Agents' Secrets

Odd journey for a crime lab chief

More than two decades ago, Jerry Richardson was considering a job earning $9,000 a year working at a public television station.

Richardson, who had earned a communications degree, said he wanted nothing more than a steady government job. He filled out applications for several available posts across state government.

A supervisor at the State Bureau of Investigation called to ask if he'd be interested in working at the crime lab.

Now, 23 years later, he's in charge of the lab, two rungs beneath the state attorney general. He earns $98,481 and manages a staff of 181.

"I knew TV was no way to make a living, and I wanted to make a living. A good one, a stable one," Richardson, 50, said this summer.

It was an interesting climb for Richardson, though not uncommon. Like many analysts who joined the lab in the 1980s and much of the 1990s, Richardson is a homegrown scientist. The bureau hired men and women they liked and taught them the science they thought they needed to know. For decades, SBI lab analysts have trained one another, building a set of specific practices sometimes out of step with counterparts at other crime labs.

Such practices are out of date. The National Academies recommend that analysts at crime labs have a minimum of a bachelor's in a science field, such as biology or chemistry. The academies urge a master's degree.

Robin Pendergraft, former SBI director and Richardson's boss, promoted him in 2002. She said she was pleased with Richardson's performance.

"I think Jerry has done a very good job," she said.

She said she had been impressed with his long service in the lab and his integrity.

Richardson is the son of Rocky Mount farmers. He came to Raleigh in 1978 to study communications at N.C. State University. Fresh out of college, he patched together jobs he had hoped would make a career. He wanted to work for a television station in Chapel Hill. He was a disc jockey at parties and clubs on weekends. He worked in retail and waited tables at a restaurant.

In those years, Richardson would hone a skill that has helped him manage the crime lab: He studies people.
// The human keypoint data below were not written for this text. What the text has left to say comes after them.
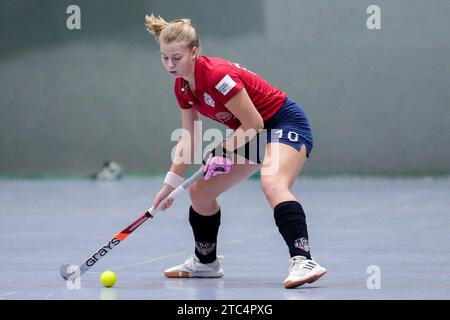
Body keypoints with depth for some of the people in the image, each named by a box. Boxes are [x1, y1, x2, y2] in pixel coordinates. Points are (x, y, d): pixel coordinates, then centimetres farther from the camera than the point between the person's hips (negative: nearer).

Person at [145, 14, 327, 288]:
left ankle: (304, 261, -46)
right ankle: (206, 262, 32)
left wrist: (223, 152, -20)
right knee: (200, 191, 12)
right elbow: (189, 140, 9)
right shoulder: (182, 87, -1)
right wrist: (170, 184, 7)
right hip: (249, 135, 10)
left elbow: (254, 124, -23)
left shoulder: (217, 75, -28)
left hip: (286, 123, -10)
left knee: (272, 183, -37)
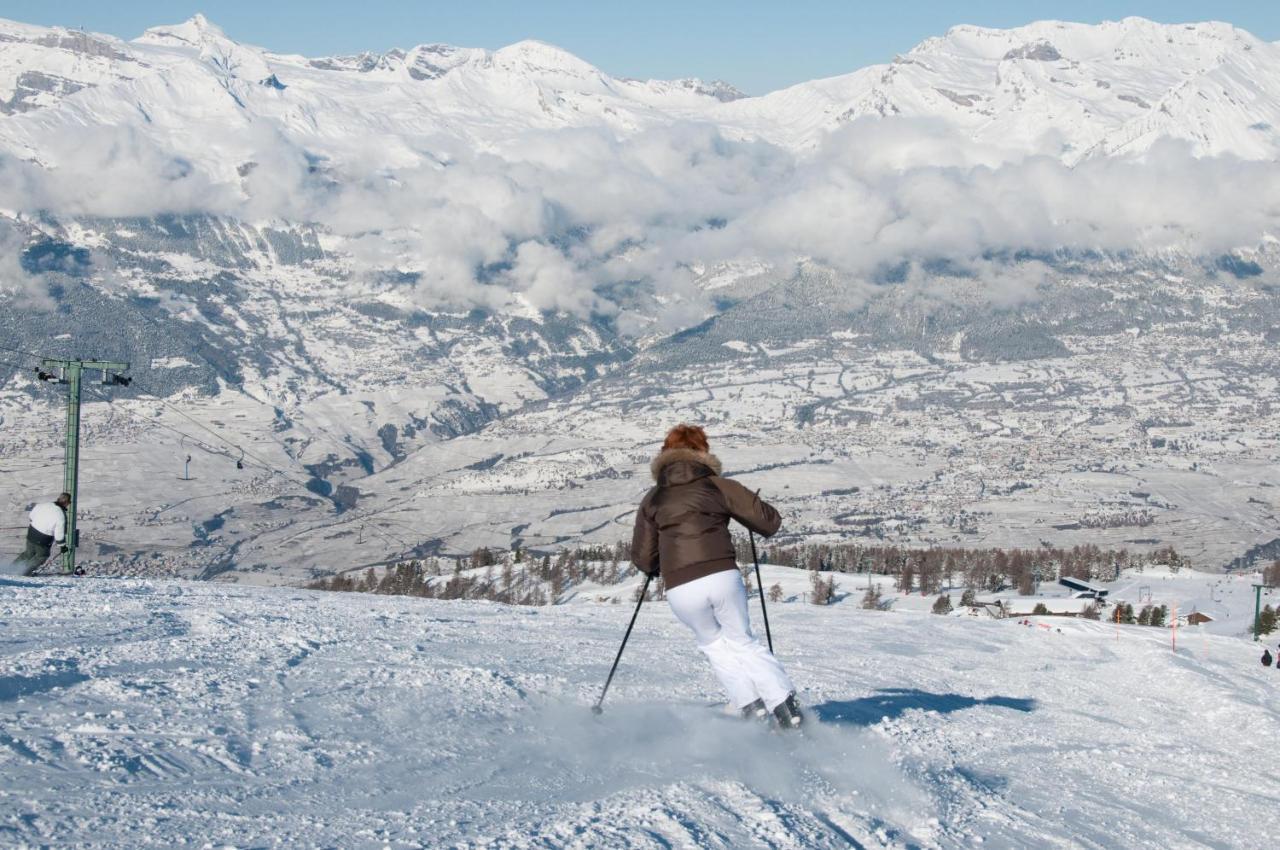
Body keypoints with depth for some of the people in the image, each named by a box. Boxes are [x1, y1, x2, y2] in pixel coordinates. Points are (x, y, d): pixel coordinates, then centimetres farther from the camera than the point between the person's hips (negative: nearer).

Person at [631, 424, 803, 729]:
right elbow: (770, 522, 9)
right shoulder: (719, 486, 10)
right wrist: (746, 506, 30)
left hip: (681, 590, 0)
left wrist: (656, 568, 37)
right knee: (742, 641, 20)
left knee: (714, 645, 25)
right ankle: (785, 705, 9)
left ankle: (751, 707, 15)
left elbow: (643, 559, 14)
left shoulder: (652, 500, 14)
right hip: (723, 577, 0)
Richardson memorizes employees' names, their children's names, where they went to college and what they like to do on the weekends. He floats through the lab, shaking hands as if he's running for political office. He's quick with a laugh and a joke.

One day in June, he quizzed an employee of the DNA section about the mascot of a Southern university. He promised her lunch if she got the right answer.
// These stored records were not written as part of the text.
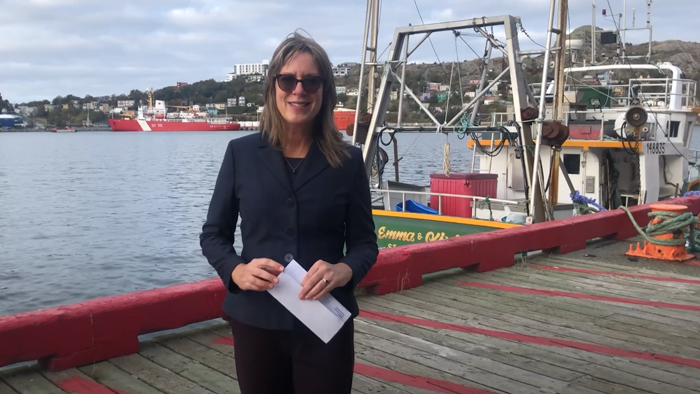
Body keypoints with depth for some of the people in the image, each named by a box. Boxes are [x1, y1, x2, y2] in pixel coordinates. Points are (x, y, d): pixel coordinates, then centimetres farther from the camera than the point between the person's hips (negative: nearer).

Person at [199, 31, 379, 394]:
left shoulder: (348, 160, -1)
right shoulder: (241, 153, -1)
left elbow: (365, 242, 2)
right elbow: (213, 234, 5)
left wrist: (343, 271, -19)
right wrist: (236, 271, -15)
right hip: (256, 322, 1)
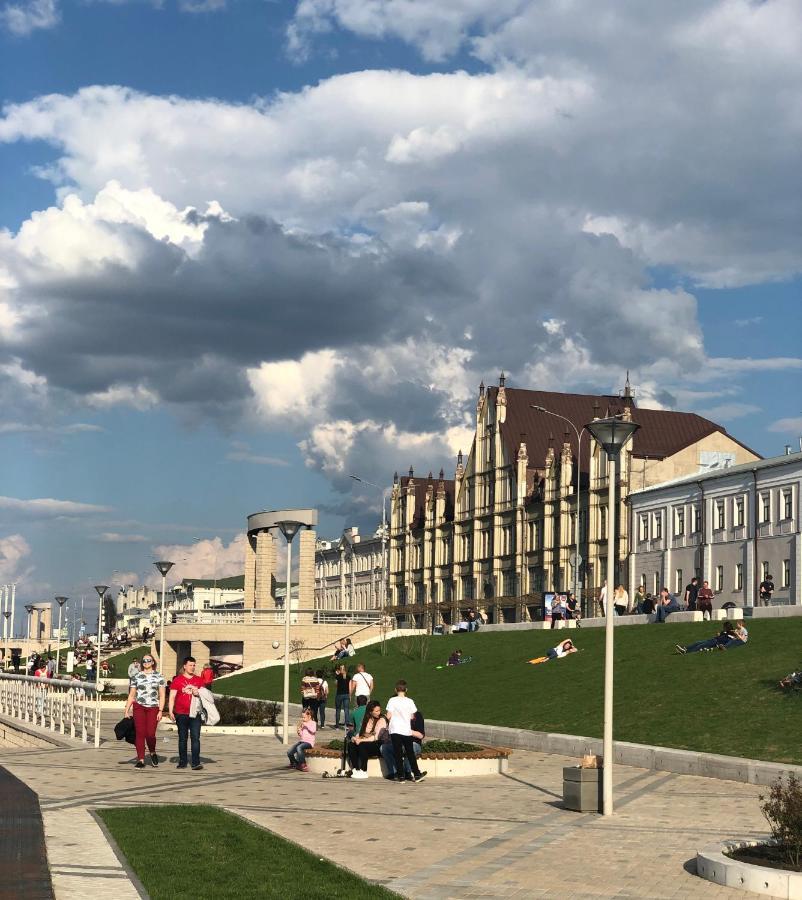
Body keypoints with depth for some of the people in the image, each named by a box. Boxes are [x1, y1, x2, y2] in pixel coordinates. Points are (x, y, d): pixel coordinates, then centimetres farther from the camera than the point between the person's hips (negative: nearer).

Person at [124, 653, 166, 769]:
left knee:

She nailed it, and Richardson agreed to make good on the bet.

"See how I treat my employees?" Richardson turned to tell a reporter. "Who wouldn't want a boss like me?"

As the lab has become more and more embattled, Richardson wears the stress of the job. He sank into a conference room chair one day in June and sighed, saying the morning brought a barrage of tough phone calls and demands that he would have to figure out how to answer.

Richardson is little more than five years from retirement. He says he'll take it as soon as it's available.

"I'm going to apply to be a Walmart greeter the same day I walk out of here," Richardson said with a laugh. "I want absolutely no stress in my retirement."